◆ TASK DIRECTIONS: Copy out this data again, changing "phylum" to "division" and leaving everything else the same. Leave out the pictures.
******************************
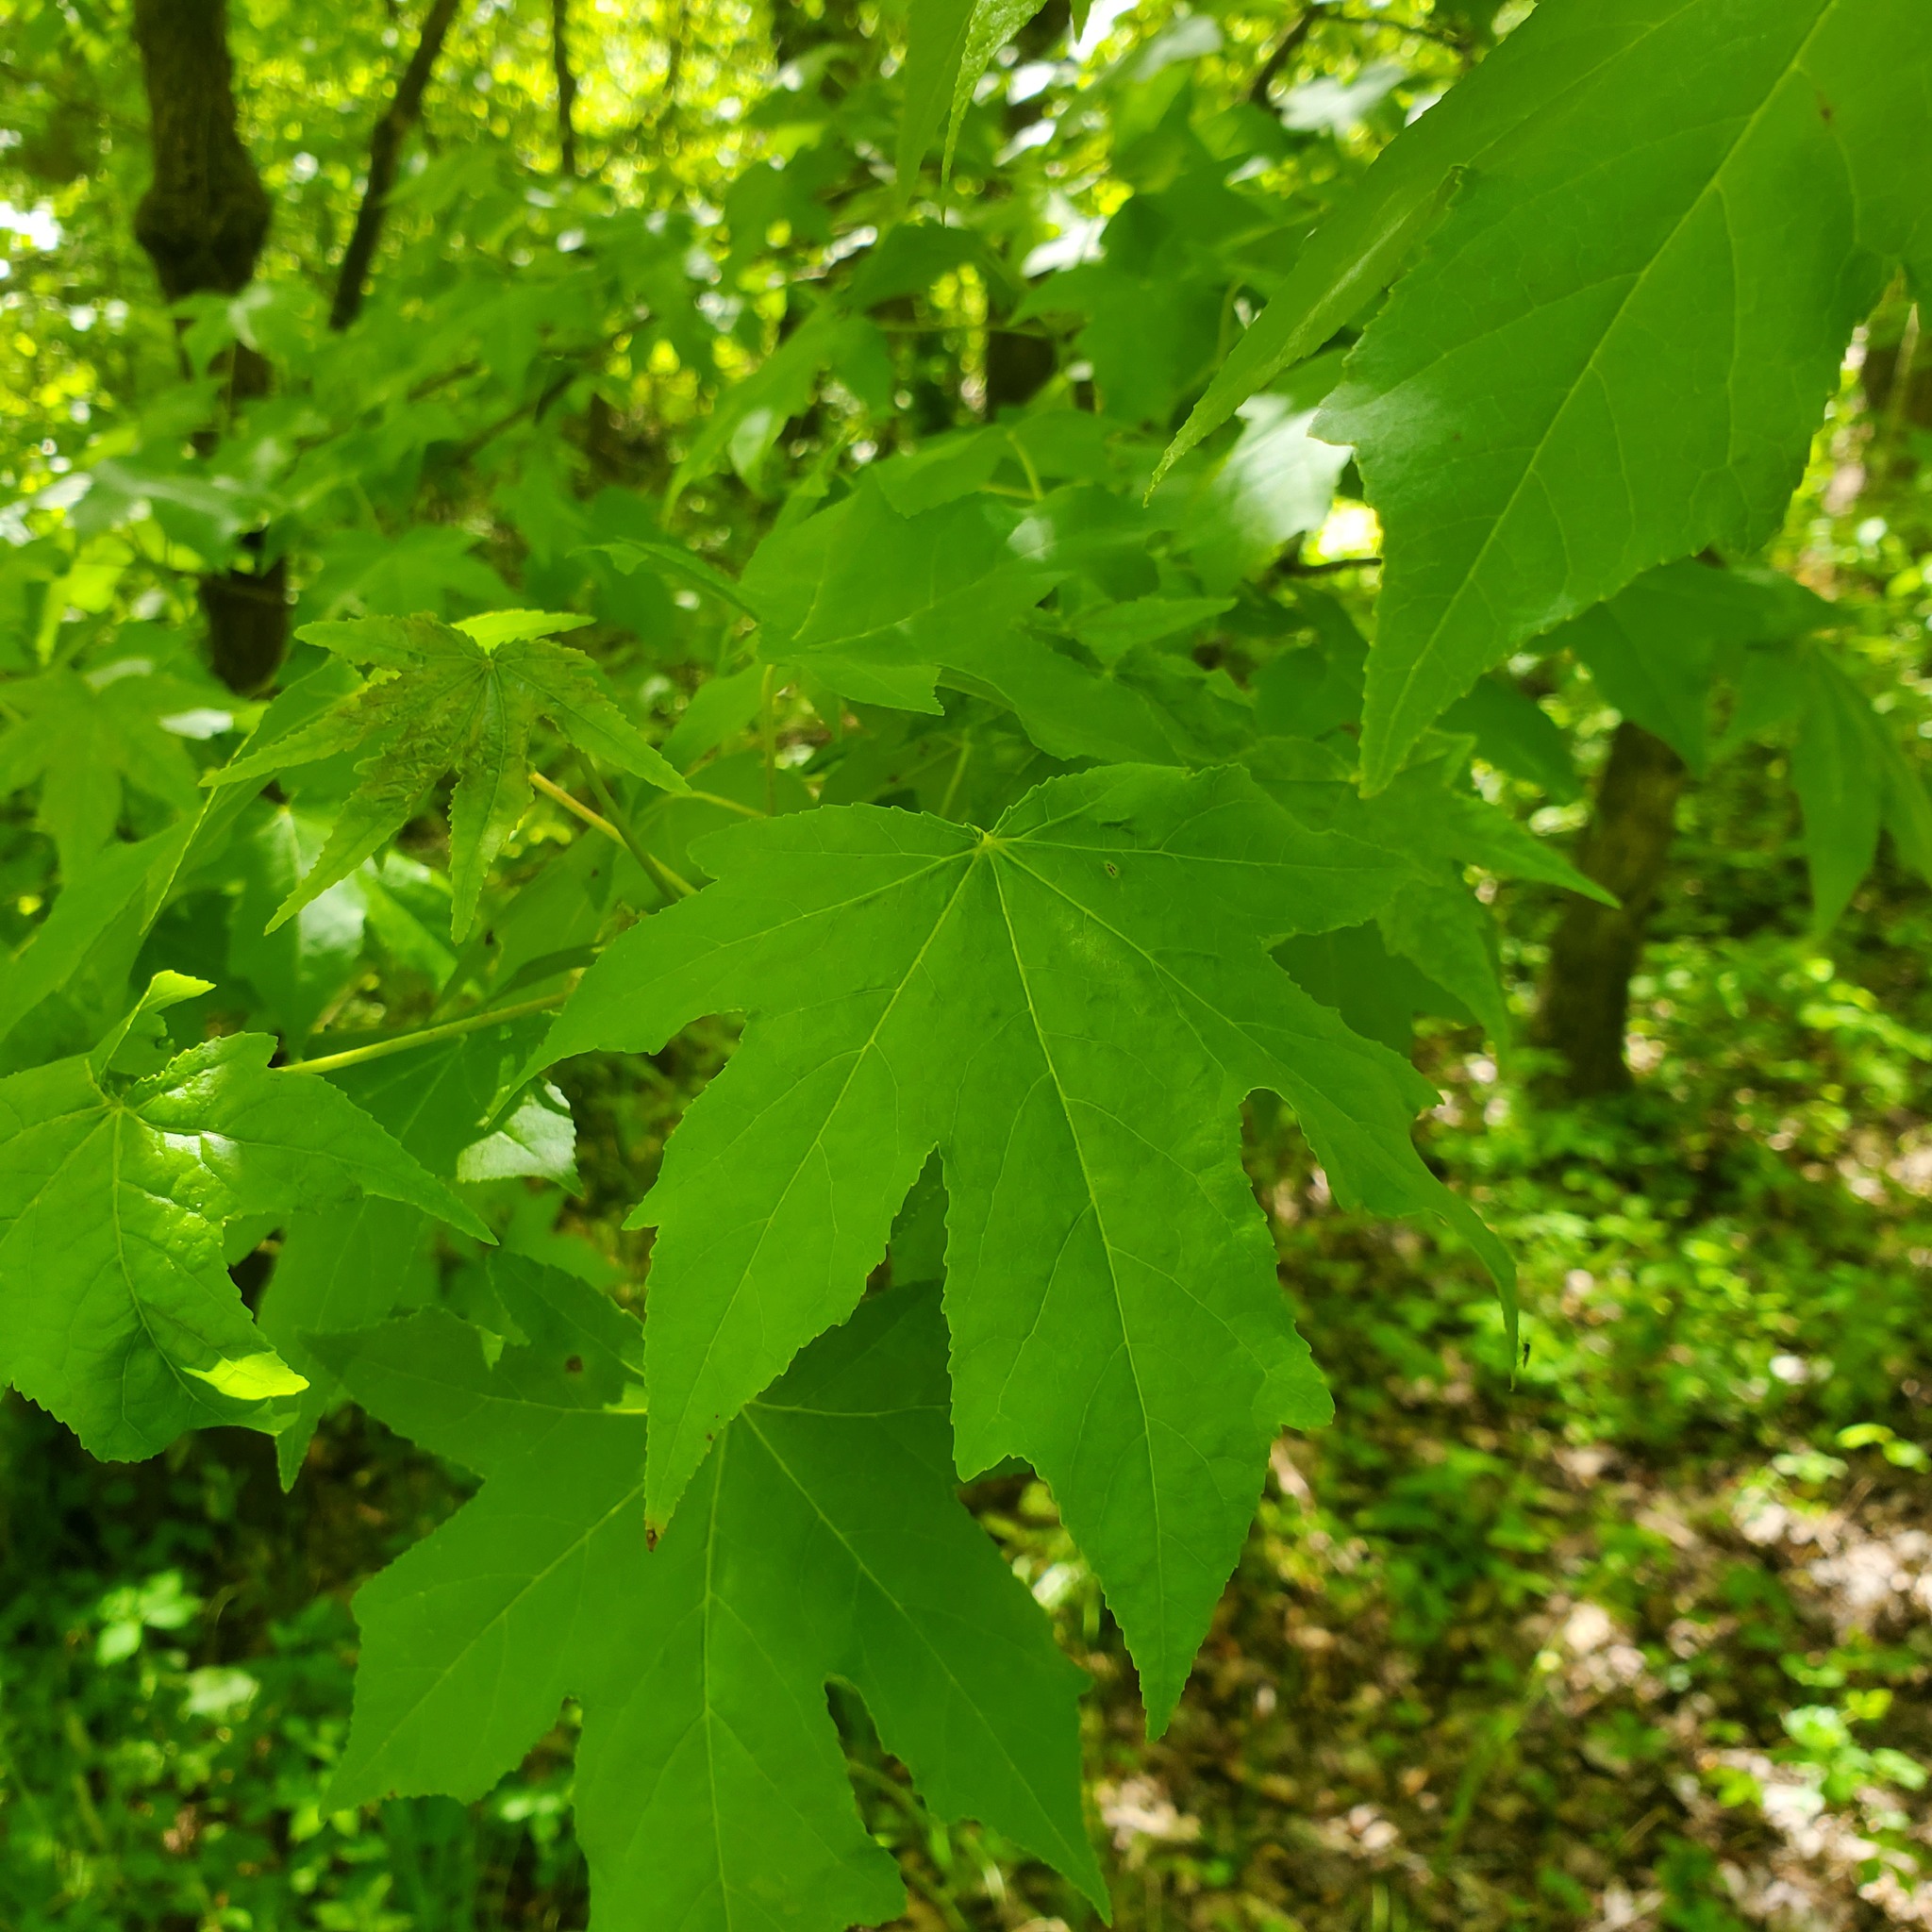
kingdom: Plantae
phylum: Tracheophyta
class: Magnoliopsida
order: Saxifragales
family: Altingiaceae
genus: Liquidambar
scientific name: Liquidambar styraciflua
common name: Sweet gum
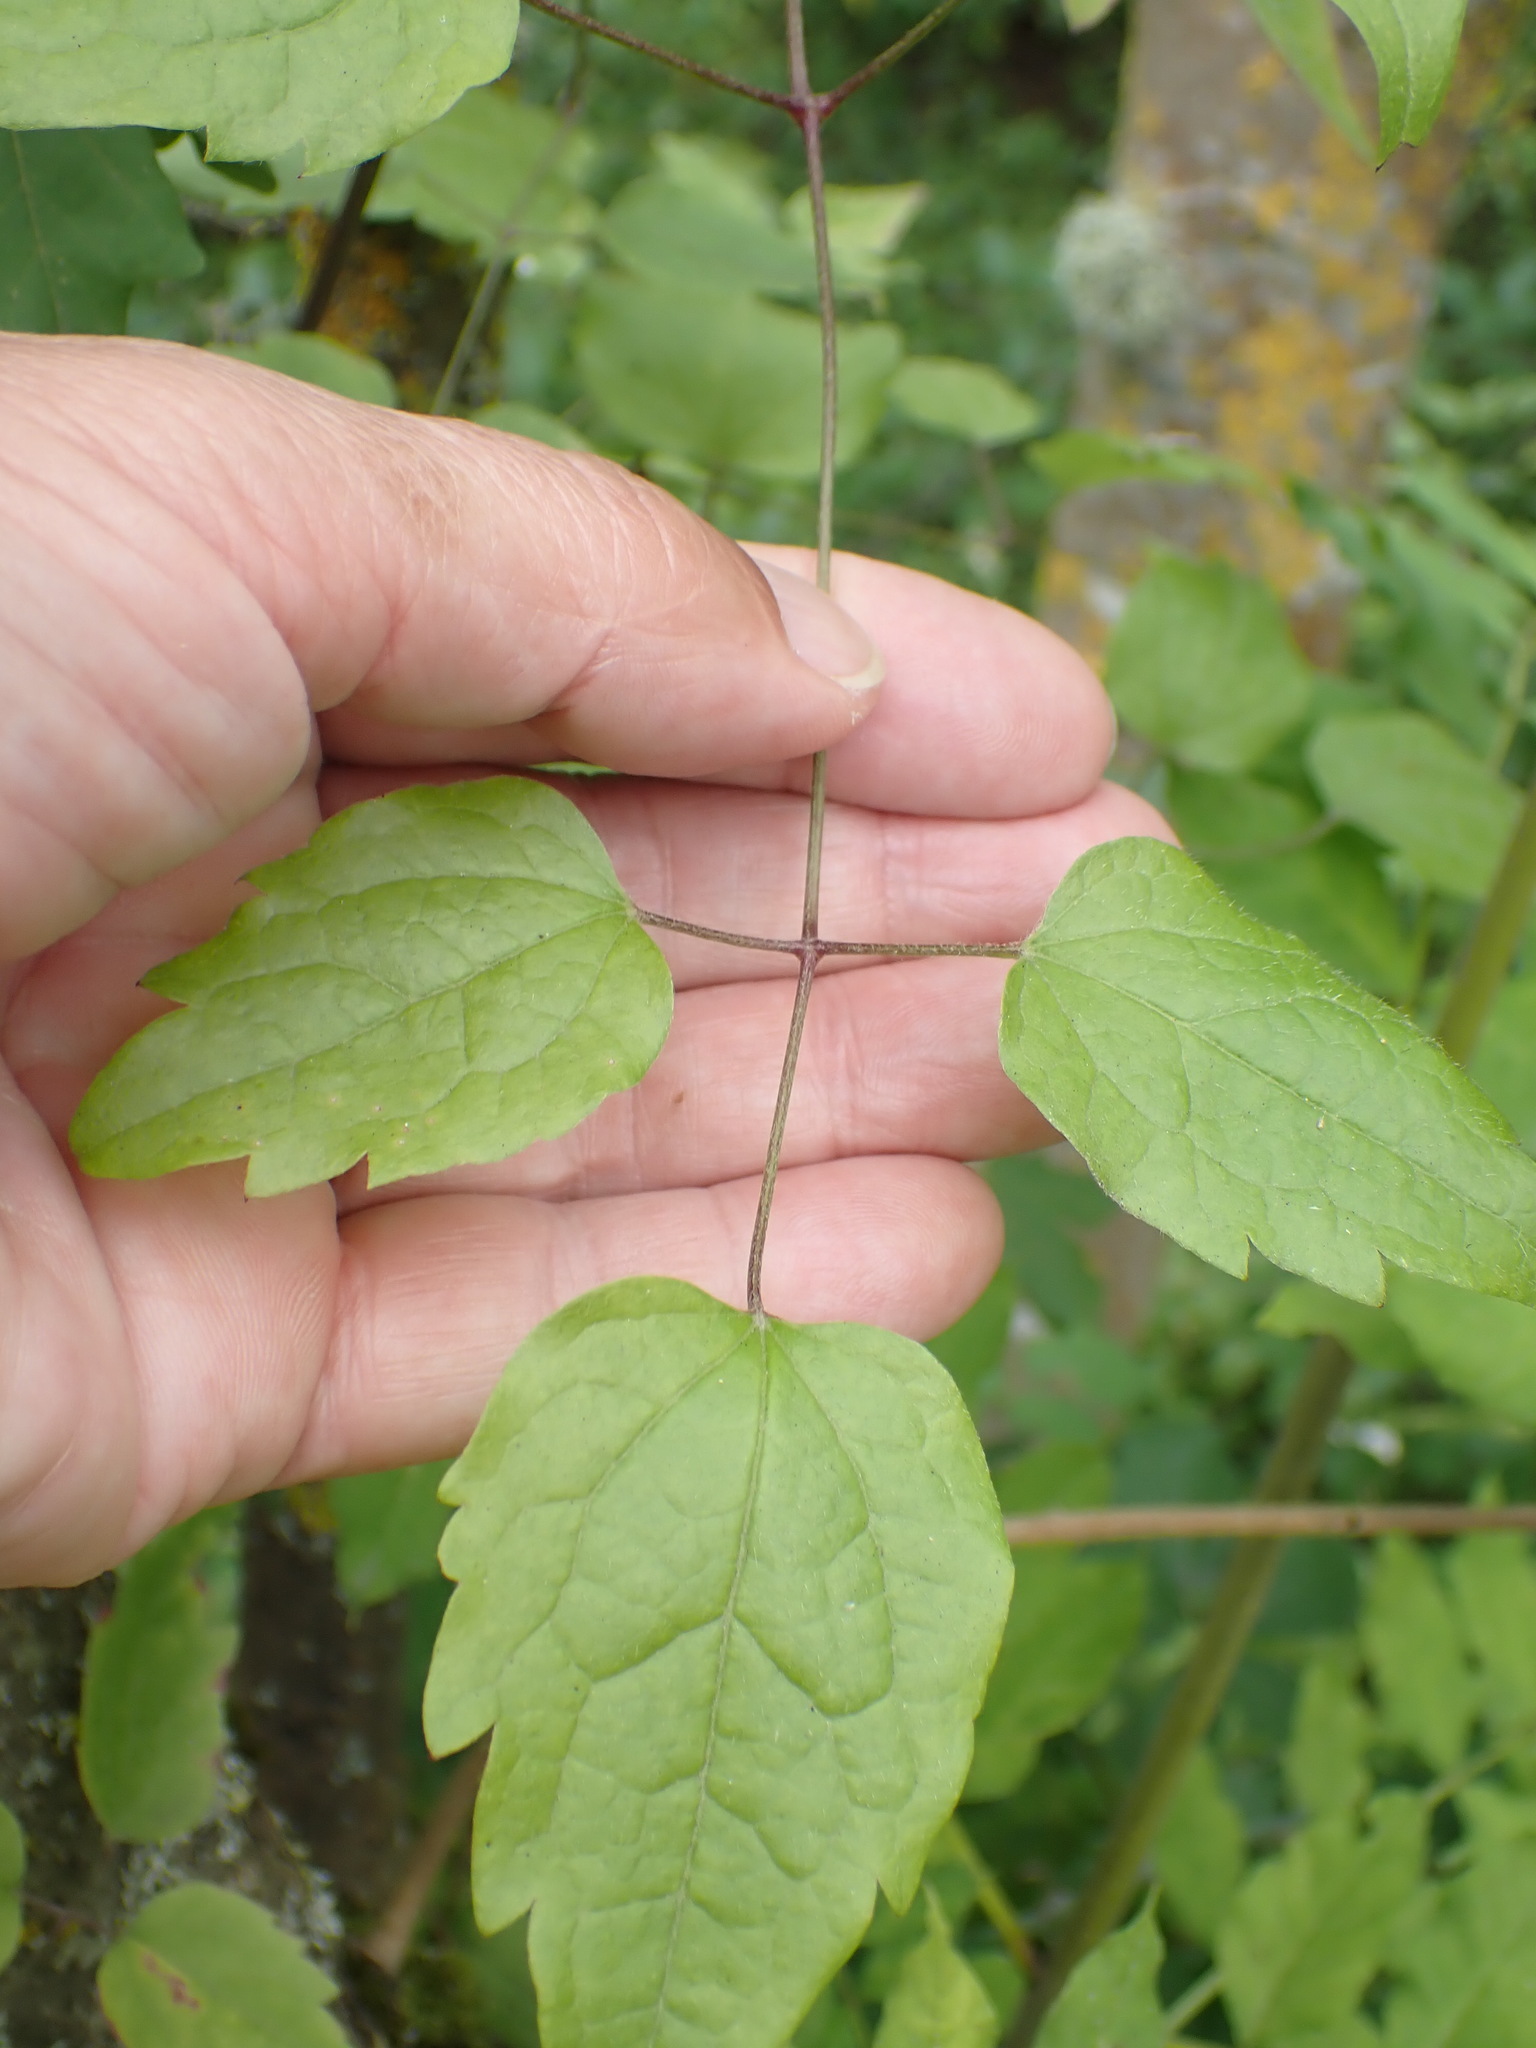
******************************
◆ EXERCISE OUTPUT:
kingdom: Plantae
division: Tracheophyta
class: Magnoliopsida
order: Saxifragales
family: Altingiaceae
genus: Liquidambar
scientific name: Liquidambar styraciflua
common name: Sweet gum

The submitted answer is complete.